Under the Constellation program, Orion was intended to serve initially as transportation to the ISS for NASA crews and be scarred for missions beyond LEO. Now, with the introduction of commercial crew vehicles as the preferred route to the space station, Lockheed Martin is focusing on the deep-space mission. Lacefield says the vehicle still can perform the station mission with the addition of the docking system NASA is developing for all vehicles arriving at the U.S. side of the ISS. The focus, though, is on the early cislunar missions before moving on to visit an asteroid and eventually Mars. Among destinations Lockheed Martin is studying internally are Demos, the smaller of the two Martian moons, and the L2 Lagrangian point over the Moon's far side (AW&ST July 2, p. 22).
Lacefield says his program has benefitted from changes in NASA oversight growing out of the commercial-crew projects, which are conducted under Space Act procedures that are less restrictive than traditional agency procurements. Lockheed has also embedded NASA engineers in its design and testing work, which gives the agency insight into the company's work progress while Lockheed benefits from their labor in such areas as arc-jet and water-landing tests (see photo). The new approach has also extended to software testing, with dramatic cost-savings.
“They wanted us to do all the software development and software verification and validation activities in a government facility,” Lacefield says. “We're doing it in a facility that we have in Denver and a facility in Houston. By staying in those facilities and running those as we would run our company systems, that has increased the output and saved us several hundred million dollars.”
On the down side, the dwindling sub-tier aerospace supply base in the U.S. and the low-volume procurements for systems like Orion have created a parts crunch that threatens the flight schedule. Particularly critical is the supply chain for radiation-hardened electronics Orion will need to fly through the Van Allen Belts on its first test mission, which will take it through two high-apogee orbits to generate near-planetary reentry speeds.

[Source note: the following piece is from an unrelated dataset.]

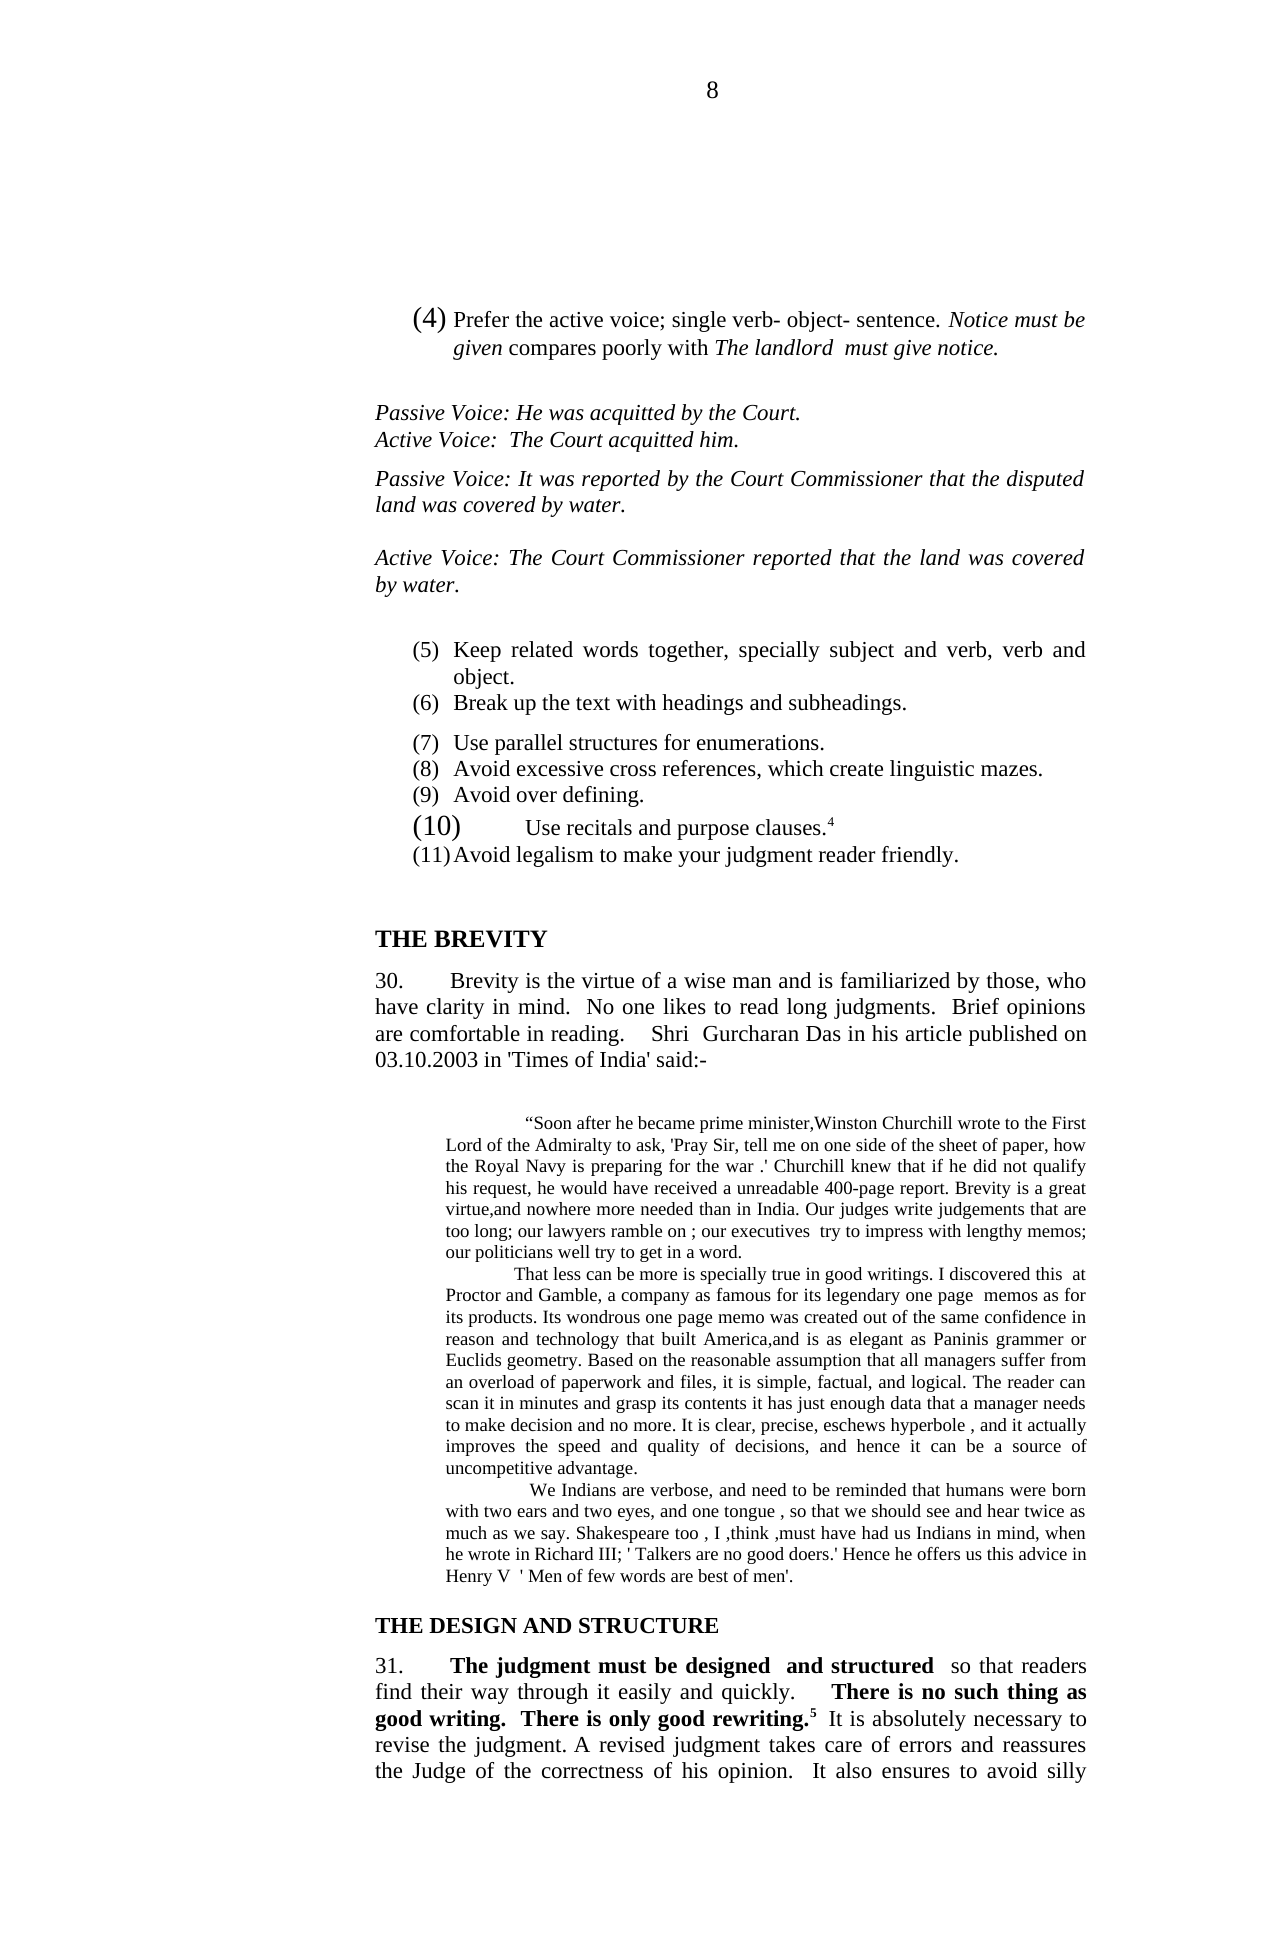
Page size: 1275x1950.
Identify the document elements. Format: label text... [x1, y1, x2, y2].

“We have outsourced across all of the electrical components to get the parts that we need by the time that we need to do the vehicle checkout on the pad next March, the electrical checkout,” Lacefield says. “We are waiting on those parts to enable us to do the vehicle checkout on the pad in Florida.”
That mission will include an incomplete service module, without tanks or engines but with as much structure as possible to begin validating interfaces and other hardware. For the second Orion flight test, scheduled to go in 2017 on an SLS core stage with solid-fuel boosters derived from the defunct Ares I crew launcher, NASA is planning a full-scale Orion with service module, although it remains uncertain just what that will mean or who will build the service module components.
NASA is exploring the idea of working with the European Space Agency to develop an Orion service module based on Europe's Automated Transfer Vehicle. But that idea ran into opposition from some of the ESA partners, and the plan for building the service module remains unsettled.
“Nothing has happened,” Lacefield says. “Our contract has not been changed, but we are trying to work with NASA. If the Europeans decided that they would be amenable to this, . . . then we wanted to have the most efficient split that made sense.”